Exercise details:
Your answer should be the full data, transcribed exactly, with no pictures in it.

Given data:
[Start of Attachment]
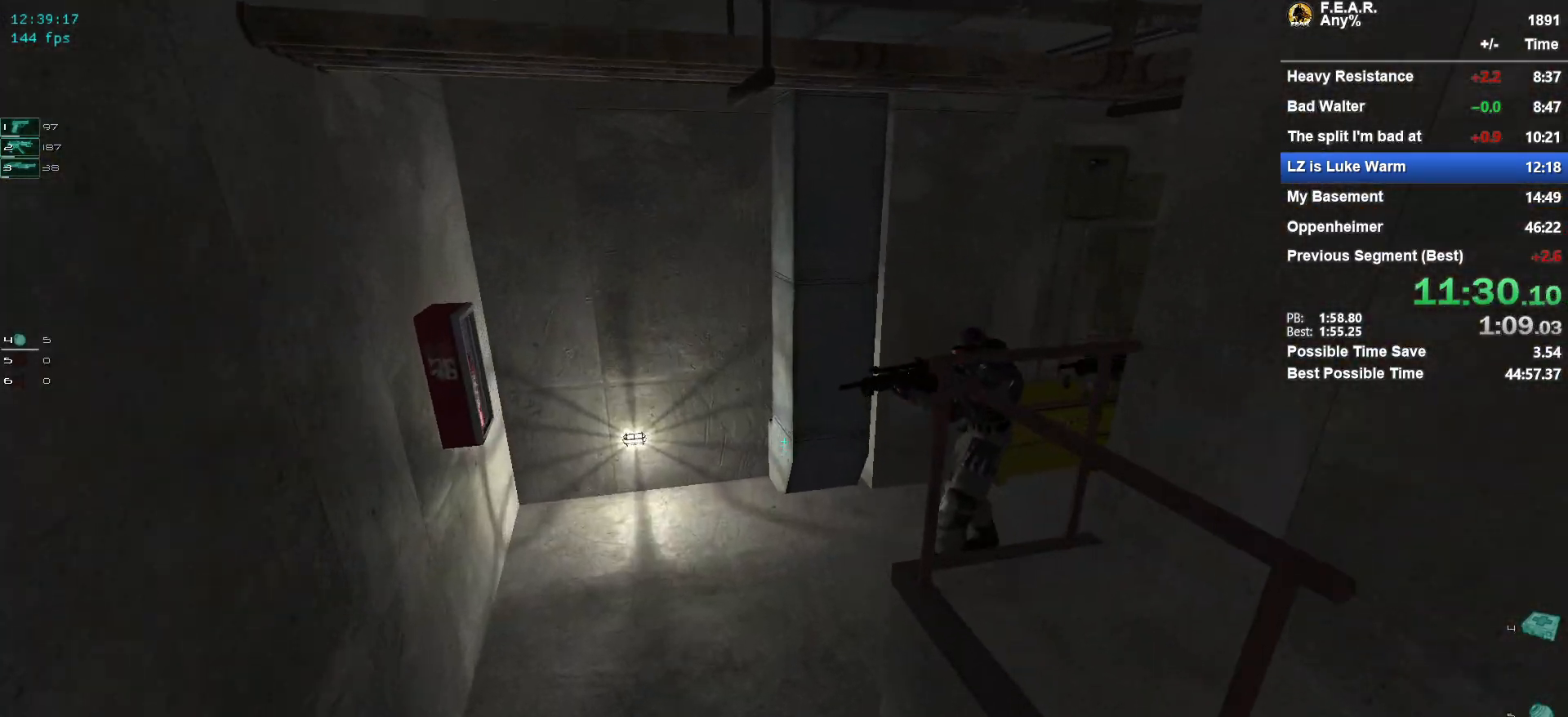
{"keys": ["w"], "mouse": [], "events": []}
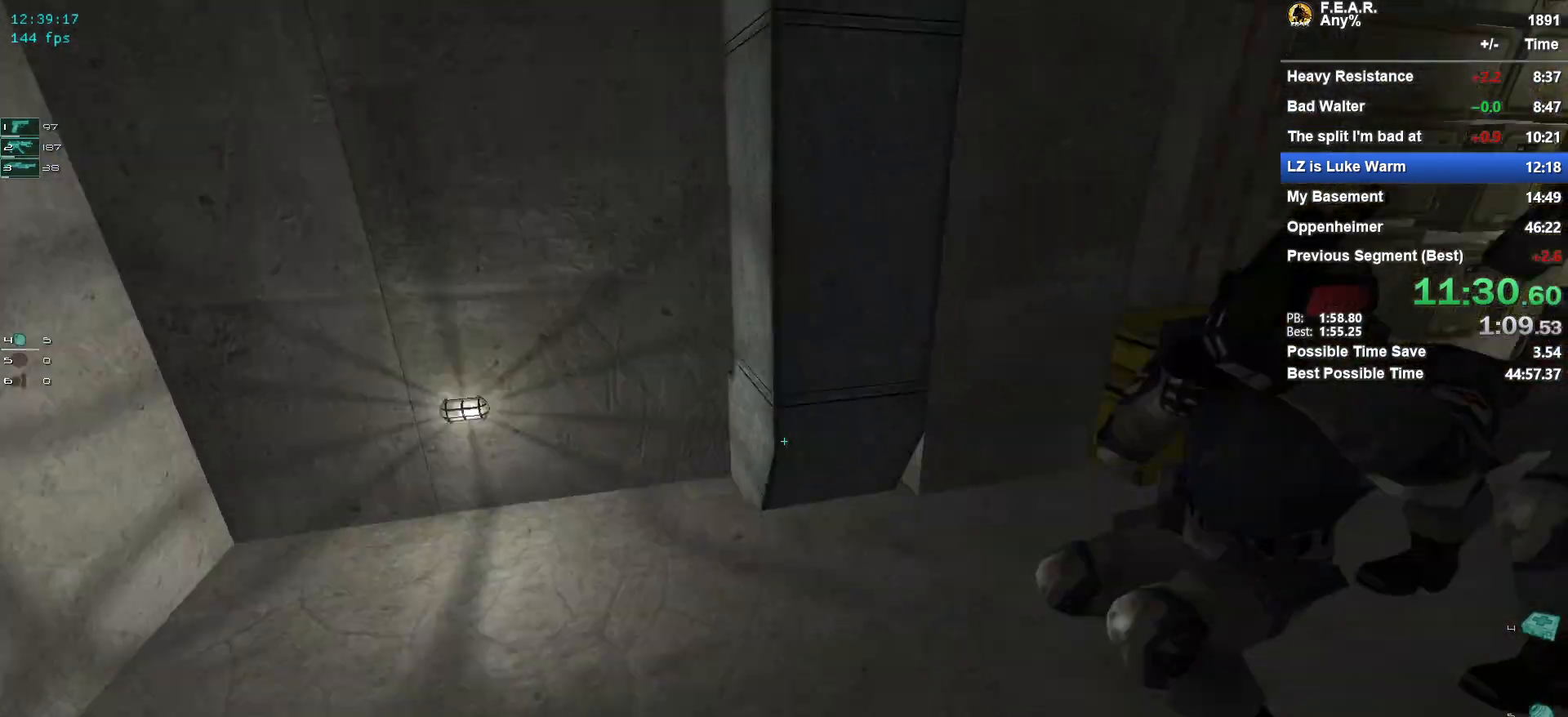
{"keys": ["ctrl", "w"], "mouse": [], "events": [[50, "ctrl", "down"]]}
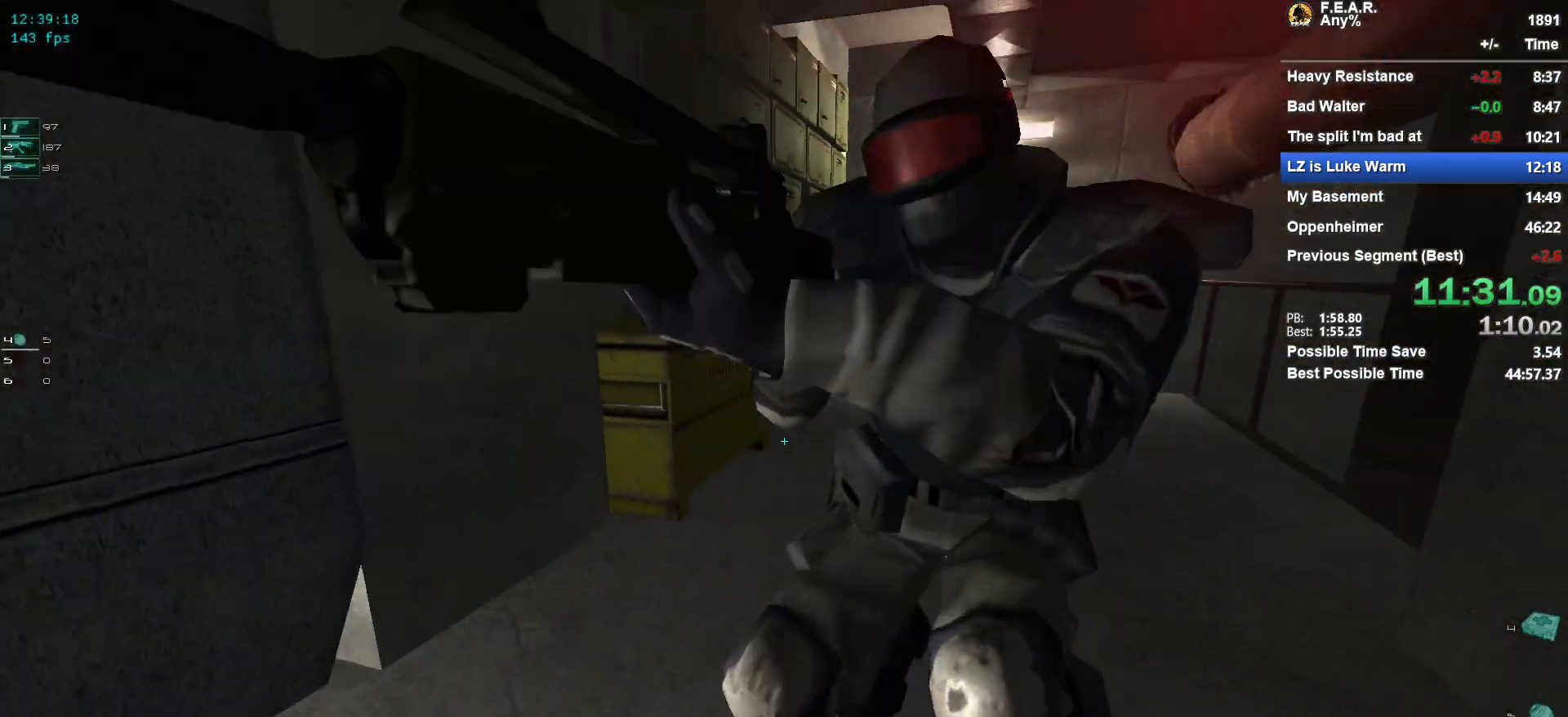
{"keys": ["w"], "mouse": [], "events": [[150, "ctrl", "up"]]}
[End of Attachment]
Output of the exercise:
{"keys": ["w"], "mouse": [], "events": []}
{"keys": ["ctrl", "w"], "mouse": [], "events": [[50, "ctrl", "down"]]}
{"keys": ["w"], "mouse": [], "events": [[150, "ctrl", "up"]]}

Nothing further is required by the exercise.